Recordemos que Agamben sempre usou o seu prestígio para declarar guerra à universidade italiana (dela se retirou, aliás, prematura e orgulhosamente); e que desde há muito tempo se tinha aplicado a diagnosticar a “miséria estudantil”. Do seu ponto de vista, um dos sinais evidentes da degradação universitária é este: a “investigação”, que tem sempre em vista uma utilidade concreta, substituiu o “estudo”, uma palavra que lhe é muito querida, a cuja etimologia e história ele se refere muitas vezes, tendo mesmo escrito uma “idea dello studio” que começa pela afirmação de que “Talmud significa estudo”.

As ideias de Agamben sobre a universidade e a vida estudantil são mais facilmente compreensíveis se soubermos que elas fazem referência e devem muito a alguns textos de juventude de Walter Benjamin, escritos antes e durante a Grande Guerra, quando este filósofo alemão teve uma importante actividade nos movimentos estudantis, em Berlim. Um desses textos, de 1915, chama-se precisamente A Vida dos Estudantes e trata da “posição histórica dos estudantes e da universidade”, no momento presente, aquele em que, para Benjamin e para os seus colegas das associações livres de estudantes, se impõe uma tarefa urgente e revolucionária, com um teor de utopia que os tempos admitiam: fundar uma comunidade de homens conhecedores, em lugar de funcionários e licenciados, que deviam lutar pela arte, ao lado de escritores e poetas.

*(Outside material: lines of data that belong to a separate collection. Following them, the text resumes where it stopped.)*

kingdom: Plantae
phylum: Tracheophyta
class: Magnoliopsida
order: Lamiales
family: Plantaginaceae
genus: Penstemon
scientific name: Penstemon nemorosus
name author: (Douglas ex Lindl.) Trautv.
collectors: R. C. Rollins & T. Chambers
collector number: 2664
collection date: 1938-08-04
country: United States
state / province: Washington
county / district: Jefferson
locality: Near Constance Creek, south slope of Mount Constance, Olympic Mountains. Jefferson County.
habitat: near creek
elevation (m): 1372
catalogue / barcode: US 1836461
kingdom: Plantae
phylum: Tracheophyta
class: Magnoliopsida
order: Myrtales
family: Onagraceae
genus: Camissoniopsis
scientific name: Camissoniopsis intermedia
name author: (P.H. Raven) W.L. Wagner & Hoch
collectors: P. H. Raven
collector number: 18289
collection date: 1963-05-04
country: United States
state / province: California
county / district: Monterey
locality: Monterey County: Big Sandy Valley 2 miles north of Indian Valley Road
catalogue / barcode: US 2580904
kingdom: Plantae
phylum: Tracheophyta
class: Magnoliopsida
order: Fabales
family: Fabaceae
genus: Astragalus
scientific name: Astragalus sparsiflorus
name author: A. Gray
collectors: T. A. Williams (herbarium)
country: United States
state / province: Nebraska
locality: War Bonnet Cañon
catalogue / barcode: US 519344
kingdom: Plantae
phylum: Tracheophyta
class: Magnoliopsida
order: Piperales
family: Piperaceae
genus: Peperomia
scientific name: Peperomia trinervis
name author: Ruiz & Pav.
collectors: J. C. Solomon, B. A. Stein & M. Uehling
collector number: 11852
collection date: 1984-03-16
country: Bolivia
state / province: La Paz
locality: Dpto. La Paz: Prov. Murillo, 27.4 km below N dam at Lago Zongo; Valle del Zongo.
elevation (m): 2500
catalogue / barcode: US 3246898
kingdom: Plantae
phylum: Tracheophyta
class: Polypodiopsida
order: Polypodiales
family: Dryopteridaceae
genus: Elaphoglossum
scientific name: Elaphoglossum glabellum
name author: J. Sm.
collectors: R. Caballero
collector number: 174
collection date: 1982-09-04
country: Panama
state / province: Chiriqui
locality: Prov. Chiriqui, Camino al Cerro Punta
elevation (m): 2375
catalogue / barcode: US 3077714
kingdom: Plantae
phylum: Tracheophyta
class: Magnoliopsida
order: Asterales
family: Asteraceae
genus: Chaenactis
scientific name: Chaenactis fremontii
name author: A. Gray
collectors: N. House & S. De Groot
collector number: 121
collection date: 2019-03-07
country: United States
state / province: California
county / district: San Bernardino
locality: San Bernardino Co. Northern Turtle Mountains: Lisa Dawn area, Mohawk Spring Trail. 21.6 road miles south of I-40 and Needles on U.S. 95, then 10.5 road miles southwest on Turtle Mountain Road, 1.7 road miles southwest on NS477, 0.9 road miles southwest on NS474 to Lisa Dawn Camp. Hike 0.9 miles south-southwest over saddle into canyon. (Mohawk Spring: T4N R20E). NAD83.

A essa comunidade atribuía Benjamin um “valor espiritual”, ao qual correspondia uma “metafísica da juventude” que serviria de antídoto ao filistinismo da experiência adulta e da vida profissional. Condição indispensável da vida “espiritual” dos estudantes: a “educação erótica” que seria ao mesmo tempo uma erótica da educação.


Livro de recitações

 “Quando um festival de música não se realiza, o impacto económico para a região é brutal”
Ministra da Cultura, no programa “Prós e Contras”, RTP 1, 1/6/2020

Ao fazer esta afirmação, uma evidência de que estamos todos conscientes, a ministra teve o cuidado de legitimar os acontecimentos culturais com razões não puramente económicas (ocorrendo-lhe no entanto as questões da “identidade” que parecem mais nobres, mas não passam de mitologias, isto é, tretas), mas a verdade é que se consumou há muito o que Nietzsche formulou nestes termos: “Se acreditarmos que a cultura tem uma utilidade, acabamos por confundir o que é útil com a cultura”. Se é ingénuo ou quase uma alucinação defender hoje que a cultura tem de resistir a toda a “recuperação” (uma palavra muito usada por um dos expoentes dos anos 60 da “crítica da cultura”), não devemos no entanto prescindir de uma consciência crítica da “utilidade”, a qual, sabemo-lo bem, é o não-dito — mas também o mais importante e o mais coercivo — da política cultural.